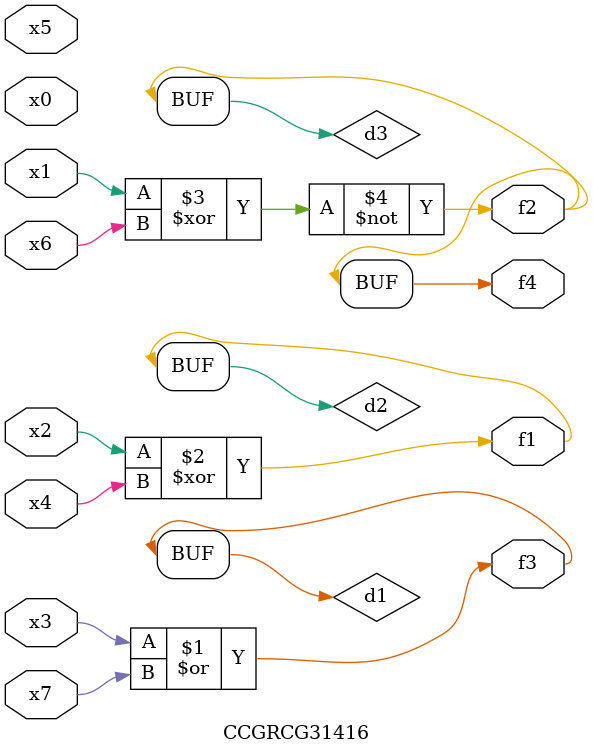
<source format=v>
module CCGRCG31416(
	input x0, x1, x2, x3, x4, x5, x6, x7,
	output f1, f2, f3, f4
);

	wire d1, d2, d3;

	or (d1, x3, x7);
	xor (d2, x2, x4);
	xnor (d3, x1, x6);
	assign f1 = d2;
	assign f2 = d3;
	assign f3 = d1;
	assign f4 = d3;
endmodule

</source>
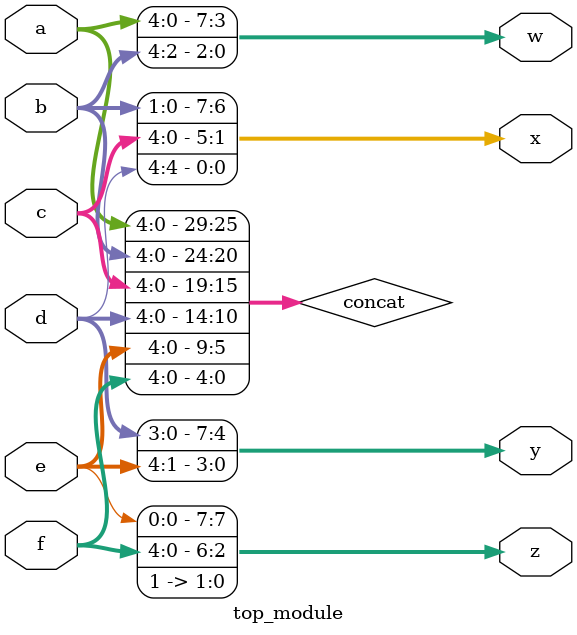
<source format=sv>
module top_module (
	input [4:0] a,
	input [4:0] b,
	input [4:0] c,
	input [4:0] d,
	input [4:0] e,
	input [4:0] f,
	output [7:0] w,
	output [7:0] x,
	output [7:0] y,
	output [7:0] z
);

	// Concatenate input vectors into a single signal
	wire [29:0] concat;
	assign concat = {a, b, c, d, e, f};

	// Create output vectors by splitting the concatenated signal
	assign {w, x, y, z} = {concat, 2'b11};

endmodule

</source>
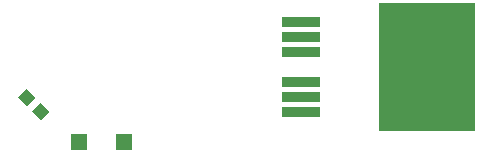
<source format=gtp>
G75*
%MOIN*%
%OFA0B0*%
%FSLAX25Y25*%
%IPPOS*%
%LPD*%
%AMOC8*
5,1,8,0,0,1.08239X$1,22.5*
%
%ADD10R,0.05512X0.05512*%
%ADD11R,0.04331X0.03937*%
%ADD12R,0.12598X0.03543*%
%ADD13R,0.32087X0.42520*%
D10*
X0052320Y0060330D03*
X0067280Y0060330D03*
D11*
G36*
X0039805Y0067542D02*
X0036744Y0070603D01*
X0039527Y0073386D01*
X0042588Y0070325D01*
X0039805Y0067542D01*
G37*
G36*
X0035073Y0072275D02*
X0032012Y0075336D01*
X0034795Y0078119D01*
X0037856Y0075058D01*
X0035073Y0072275D01*
G37*
D12*
X0126473Y0070330D03*
X0126473Y0075330D03*
X0126473Y0080330D03*
X0126473Y0090330D03*
X0126473Y0095330D03*
X0126473Y0100330D03*
D13*
X0168442Y0085330D03*
M02*

</source>
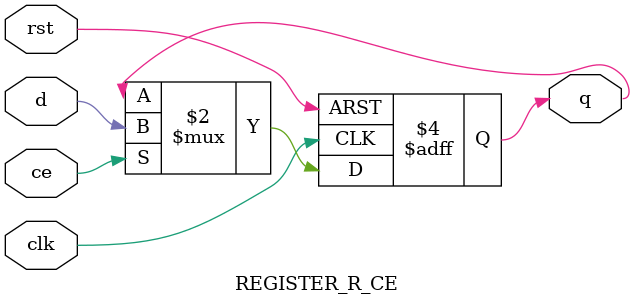
<source format=sv>
`timescale 1ns/1ps

module REGISTER(q, d, clk);
  parameter N = 1;
  output reg [N-1:0] q;
  input [N-1:0]      d;
  input         clk;
  always @(posedge clk)
    q <= d;
endmodule // REGISTER

// Register with clock enable
module REGISTER_CE(q, d, ce, clk);
  parameter N = 1;
  output reg [N-1:0] q;
  input [N-1:0]      d;
  input          ce, clk;
  always @(posedge clk)
    if (ce) q <= d;
endmodule // REGISTER_CE

// Register with reset value
module REGISTER_R(q, d, rst, clk);
  parameter N = 1;
  parameter INIT = {N{1'b0}};
  output reg [N-1:0] q;
  input [N-1:0]      d;
  input          rst, clk;
  always @(posedge clk or posedge rst)
    if (rst) q <= INIT;
    else q <= d;
endmodule // REGISTER_R

// Register with reset and clock enable
//  Reset works independently of clock enable
module REGISTER_R_CE(q, d, rst, ce, clk);
  parameter N = 1;
  parameter INIT = {N{1'b0}};
  output reg [N-1:0] q;
  input [N-1:0]      d;
  input          rst, ce, clk;
  always @(posedge clk or posedge rst)
    if (rst) q <= INIT;
    else if (ce) q <= d;
endmodule // REGISTER_R_CE

</source>
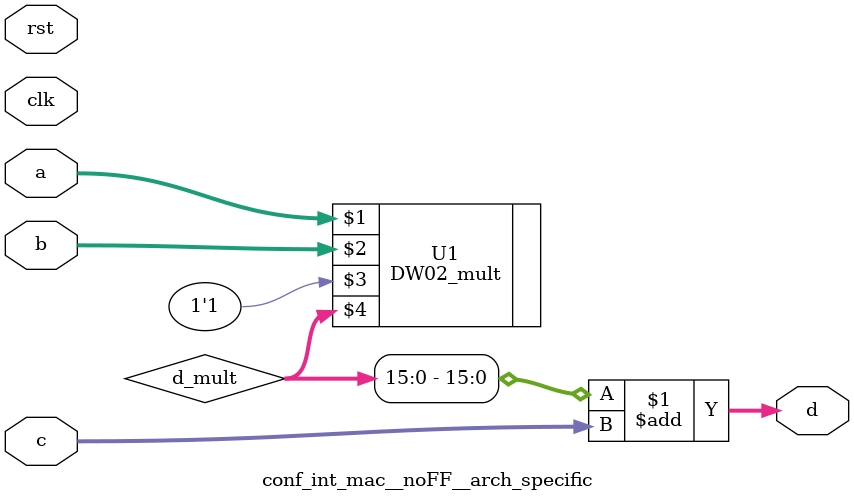
<source format=v>

module conf_int_mac__noFF__arch_specific( clk, rst, a, b, c, d
 );
//--- parameters
//parameter BT_RND = 0
parameter OP_BITWIDTH = 16; //operator bit width
parameter DATA_PATH_BITWIDTH = 16; //flip flop Bit width


//--- input,outputs
input clk;
input rst;
input [DATA_PATH_BITWIDTH -1:0] a;
input [DATA_PATH_BITWIDTH-1:0] b;
input [DATA_PATH_BITWIDTH-1:0] c;
output [DATA_PATH_BITWIDTH-1:0] d;

wire [2*DATA_PATH_BITWIDTH-1:0] d_mult;
//--- no flop design
DW02_mult #(DATA_PATH_BITWIDTH, DATA_PATH_BITWIDTH) U1(a, b, 1'b1, d_mult);
assign d = d_mult[DATA_PATH_BITWIDTH -1: 0] + c;

endmodule

</source>
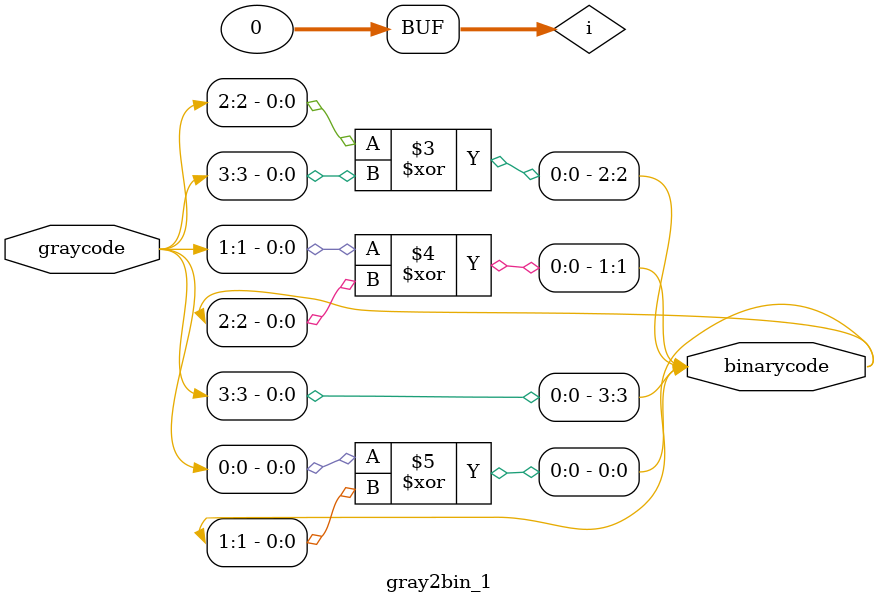
<source format=v>
module gray2bin_1 (binarycode, graycode); 
  parameter n = 4;      // this module is parameterizable 
  output reg [n-1:0] binarycode; 
  input  [n-1:0] graycode; 
  integer i;
  always @ (graycode)
     begin
          binarycode[n-1]=graycode[n-1];
          for(i=n-1;i>0;i=i-1)
          binarycode[i-1]=graycode[i-1] ^ binarycode[i];//比较节省空间
     end
endmodule

</source>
====
■ **WHAT THE TASK REQUIRES**
All lines that contain the word "signal" must be copied from the records above.

■ **REPLY**
	// Concatenate input vectors into a single signal
	// Create output vectors by splitting the concatenated signal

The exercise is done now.